### YOUR GOAL
Write out, word for word, the lines of the listing from its very first line up to and including the line that contains "LES INCONTOURNABLES".

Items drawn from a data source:
- - - -
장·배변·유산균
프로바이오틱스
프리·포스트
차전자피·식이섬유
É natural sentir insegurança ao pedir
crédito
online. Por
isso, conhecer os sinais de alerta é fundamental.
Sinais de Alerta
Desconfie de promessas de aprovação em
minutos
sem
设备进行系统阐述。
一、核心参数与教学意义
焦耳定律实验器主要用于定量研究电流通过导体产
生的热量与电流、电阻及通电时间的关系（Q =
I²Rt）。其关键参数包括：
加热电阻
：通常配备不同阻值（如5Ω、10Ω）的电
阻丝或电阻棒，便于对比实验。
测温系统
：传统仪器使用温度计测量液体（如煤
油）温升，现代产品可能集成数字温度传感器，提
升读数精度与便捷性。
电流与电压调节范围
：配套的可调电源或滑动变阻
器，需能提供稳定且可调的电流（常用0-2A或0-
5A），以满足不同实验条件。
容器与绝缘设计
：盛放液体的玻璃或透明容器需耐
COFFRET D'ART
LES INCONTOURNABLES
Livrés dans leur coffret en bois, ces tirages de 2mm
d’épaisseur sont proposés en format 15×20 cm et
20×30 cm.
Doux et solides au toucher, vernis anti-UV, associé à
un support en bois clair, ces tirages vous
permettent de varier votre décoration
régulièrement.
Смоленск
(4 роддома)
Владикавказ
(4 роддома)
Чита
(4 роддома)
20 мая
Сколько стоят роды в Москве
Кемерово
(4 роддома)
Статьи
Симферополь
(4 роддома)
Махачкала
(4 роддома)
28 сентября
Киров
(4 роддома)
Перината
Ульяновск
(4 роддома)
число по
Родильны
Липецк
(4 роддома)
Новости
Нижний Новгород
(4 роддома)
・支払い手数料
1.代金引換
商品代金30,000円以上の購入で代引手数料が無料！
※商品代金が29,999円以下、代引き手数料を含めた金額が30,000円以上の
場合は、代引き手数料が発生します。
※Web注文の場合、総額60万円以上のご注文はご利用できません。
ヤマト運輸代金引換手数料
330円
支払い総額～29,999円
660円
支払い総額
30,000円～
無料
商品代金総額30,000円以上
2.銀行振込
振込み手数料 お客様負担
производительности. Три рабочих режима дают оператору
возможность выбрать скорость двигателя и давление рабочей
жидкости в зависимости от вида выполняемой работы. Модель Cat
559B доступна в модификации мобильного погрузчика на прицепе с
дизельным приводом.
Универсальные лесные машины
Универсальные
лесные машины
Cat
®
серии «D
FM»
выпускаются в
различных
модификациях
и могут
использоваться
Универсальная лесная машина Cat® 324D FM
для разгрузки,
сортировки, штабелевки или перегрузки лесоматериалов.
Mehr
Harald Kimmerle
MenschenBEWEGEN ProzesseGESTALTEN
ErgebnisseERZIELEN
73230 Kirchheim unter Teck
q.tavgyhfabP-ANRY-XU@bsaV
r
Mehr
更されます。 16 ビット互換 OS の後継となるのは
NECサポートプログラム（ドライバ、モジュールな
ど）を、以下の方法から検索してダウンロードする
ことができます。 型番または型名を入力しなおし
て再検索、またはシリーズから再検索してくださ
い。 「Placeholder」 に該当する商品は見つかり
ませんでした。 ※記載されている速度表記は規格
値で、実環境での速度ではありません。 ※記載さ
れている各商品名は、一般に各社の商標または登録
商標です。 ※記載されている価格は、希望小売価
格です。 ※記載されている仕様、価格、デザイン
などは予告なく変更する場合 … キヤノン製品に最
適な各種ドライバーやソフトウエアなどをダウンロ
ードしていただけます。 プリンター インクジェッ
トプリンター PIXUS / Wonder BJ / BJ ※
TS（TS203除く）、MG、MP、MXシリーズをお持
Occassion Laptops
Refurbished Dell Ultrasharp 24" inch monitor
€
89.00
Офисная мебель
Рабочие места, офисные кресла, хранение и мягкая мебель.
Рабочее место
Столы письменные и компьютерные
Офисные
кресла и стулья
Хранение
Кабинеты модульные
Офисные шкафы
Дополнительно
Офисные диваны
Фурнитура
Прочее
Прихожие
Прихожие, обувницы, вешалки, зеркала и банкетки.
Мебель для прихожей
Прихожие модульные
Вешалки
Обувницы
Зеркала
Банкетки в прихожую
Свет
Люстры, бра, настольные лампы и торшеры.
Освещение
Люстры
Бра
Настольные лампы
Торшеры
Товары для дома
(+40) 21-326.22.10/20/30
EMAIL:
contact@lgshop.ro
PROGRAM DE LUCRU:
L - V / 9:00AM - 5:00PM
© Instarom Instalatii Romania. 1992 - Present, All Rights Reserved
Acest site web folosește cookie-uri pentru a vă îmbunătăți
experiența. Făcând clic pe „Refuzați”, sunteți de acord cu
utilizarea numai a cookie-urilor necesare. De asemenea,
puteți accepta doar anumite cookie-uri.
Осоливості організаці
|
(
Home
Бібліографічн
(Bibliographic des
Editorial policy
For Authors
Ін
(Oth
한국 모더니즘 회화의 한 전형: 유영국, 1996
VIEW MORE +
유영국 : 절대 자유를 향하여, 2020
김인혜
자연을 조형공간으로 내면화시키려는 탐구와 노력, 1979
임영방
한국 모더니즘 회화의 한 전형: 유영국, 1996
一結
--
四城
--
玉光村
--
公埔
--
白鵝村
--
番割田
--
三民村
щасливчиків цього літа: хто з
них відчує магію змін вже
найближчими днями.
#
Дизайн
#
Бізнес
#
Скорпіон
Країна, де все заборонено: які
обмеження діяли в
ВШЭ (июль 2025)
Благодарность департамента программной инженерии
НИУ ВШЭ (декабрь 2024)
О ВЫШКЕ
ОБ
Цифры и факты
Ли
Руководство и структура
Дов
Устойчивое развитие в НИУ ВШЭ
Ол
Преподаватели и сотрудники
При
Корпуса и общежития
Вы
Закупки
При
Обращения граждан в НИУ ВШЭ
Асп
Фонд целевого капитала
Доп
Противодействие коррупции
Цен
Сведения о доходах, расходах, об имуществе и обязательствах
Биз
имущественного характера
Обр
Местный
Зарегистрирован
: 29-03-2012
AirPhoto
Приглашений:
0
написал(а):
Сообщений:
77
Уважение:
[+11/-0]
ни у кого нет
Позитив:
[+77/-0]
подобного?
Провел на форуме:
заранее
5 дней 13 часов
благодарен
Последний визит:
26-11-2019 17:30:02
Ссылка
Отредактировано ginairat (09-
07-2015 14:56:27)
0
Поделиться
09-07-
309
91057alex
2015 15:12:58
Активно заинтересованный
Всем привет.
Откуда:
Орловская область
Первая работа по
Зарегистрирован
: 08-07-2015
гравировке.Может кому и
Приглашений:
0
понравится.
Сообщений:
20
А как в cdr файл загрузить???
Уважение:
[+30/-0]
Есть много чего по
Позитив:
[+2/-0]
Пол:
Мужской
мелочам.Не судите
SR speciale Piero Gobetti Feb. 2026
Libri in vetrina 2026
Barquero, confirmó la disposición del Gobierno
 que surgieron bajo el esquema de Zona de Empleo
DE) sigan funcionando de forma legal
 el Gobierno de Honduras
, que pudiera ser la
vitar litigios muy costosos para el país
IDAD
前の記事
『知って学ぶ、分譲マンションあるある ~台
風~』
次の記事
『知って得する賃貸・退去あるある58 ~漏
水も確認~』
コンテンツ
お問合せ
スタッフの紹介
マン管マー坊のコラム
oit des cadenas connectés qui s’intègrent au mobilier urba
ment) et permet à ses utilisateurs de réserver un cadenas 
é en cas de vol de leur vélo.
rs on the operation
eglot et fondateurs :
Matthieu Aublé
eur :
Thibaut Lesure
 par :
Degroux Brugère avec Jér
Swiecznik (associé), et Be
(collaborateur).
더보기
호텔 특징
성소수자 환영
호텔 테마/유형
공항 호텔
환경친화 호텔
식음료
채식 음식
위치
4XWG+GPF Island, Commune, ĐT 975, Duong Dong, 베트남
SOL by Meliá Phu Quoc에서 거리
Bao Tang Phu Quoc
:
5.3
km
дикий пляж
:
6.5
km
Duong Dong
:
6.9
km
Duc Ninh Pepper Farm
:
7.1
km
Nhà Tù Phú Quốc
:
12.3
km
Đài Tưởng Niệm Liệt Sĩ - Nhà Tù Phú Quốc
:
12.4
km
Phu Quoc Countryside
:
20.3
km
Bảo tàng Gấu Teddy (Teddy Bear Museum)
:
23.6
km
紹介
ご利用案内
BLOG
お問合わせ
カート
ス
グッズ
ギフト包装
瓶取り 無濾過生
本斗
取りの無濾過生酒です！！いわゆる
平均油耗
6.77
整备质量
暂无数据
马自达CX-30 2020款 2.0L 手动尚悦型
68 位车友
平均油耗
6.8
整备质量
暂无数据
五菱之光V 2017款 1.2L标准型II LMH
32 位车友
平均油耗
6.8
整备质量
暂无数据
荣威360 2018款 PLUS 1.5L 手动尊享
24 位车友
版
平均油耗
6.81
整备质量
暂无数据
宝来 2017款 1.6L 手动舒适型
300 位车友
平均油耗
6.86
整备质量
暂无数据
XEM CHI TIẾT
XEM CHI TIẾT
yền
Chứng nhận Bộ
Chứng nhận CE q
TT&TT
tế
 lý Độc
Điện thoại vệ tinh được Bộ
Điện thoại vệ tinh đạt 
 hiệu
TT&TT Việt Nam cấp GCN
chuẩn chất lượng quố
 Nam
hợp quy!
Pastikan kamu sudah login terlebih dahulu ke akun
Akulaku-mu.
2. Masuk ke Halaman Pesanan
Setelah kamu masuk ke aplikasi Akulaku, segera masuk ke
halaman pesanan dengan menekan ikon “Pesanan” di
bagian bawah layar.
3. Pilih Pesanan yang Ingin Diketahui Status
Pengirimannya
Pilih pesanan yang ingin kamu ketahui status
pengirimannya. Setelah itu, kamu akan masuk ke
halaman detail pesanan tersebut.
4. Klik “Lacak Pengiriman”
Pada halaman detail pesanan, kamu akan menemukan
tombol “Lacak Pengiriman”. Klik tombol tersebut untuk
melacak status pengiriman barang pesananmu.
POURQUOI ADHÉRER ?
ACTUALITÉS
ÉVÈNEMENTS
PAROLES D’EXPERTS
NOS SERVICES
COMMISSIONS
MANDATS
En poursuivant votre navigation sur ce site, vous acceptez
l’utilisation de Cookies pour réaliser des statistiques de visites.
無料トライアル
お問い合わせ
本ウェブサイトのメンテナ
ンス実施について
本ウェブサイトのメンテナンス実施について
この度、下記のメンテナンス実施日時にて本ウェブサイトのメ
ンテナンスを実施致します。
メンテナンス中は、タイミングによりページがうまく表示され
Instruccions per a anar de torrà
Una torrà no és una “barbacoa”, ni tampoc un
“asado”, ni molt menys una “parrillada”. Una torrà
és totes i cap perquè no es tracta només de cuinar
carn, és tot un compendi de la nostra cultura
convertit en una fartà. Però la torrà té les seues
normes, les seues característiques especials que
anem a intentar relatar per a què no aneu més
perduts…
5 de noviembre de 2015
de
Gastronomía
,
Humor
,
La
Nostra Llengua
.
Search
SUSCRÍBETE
- - - -
### EXERCISE RESULT
장·배변·유산균
프로바이오틱스
프리·포스트
차전자피·식이섬유
É natural sentir insegurança ao pedir
crédito
online. Por
isso, conhecer os sinais de alerta é fundamental.
Sinais de Alerta
Desconfie de promessas de aprovação em
minutos
sem
设备进行系统阐述。
一、核心参数与教学意义
焦耳定律实验器主要用于定量研究电流通过导体产
生的热量与电流、电阻及通电时间的关系（Q =
I²Rt）。其关键参数包括：
加热电阻
：通常配备不同阻值（如5Ω、10Ω）的电
阻丝或电阻棒，便于对比实验。
测温系统
：传统仪器使用温度计测量液体（如煤
油）温升，现代产品可能集成数字温度传感器，提
升读数精度与便捷性。
电流与电压调节范围
：配套的可调电源或滑动变阻
器，需能提供稳定且可调的电流（常用0-2A或0-
5A），以满足不同实验条件。
容器与绝缘设计
：盛放液体的玻璃或透明容器需耐
COFFRET D'ART
LES INCONTOURNABLES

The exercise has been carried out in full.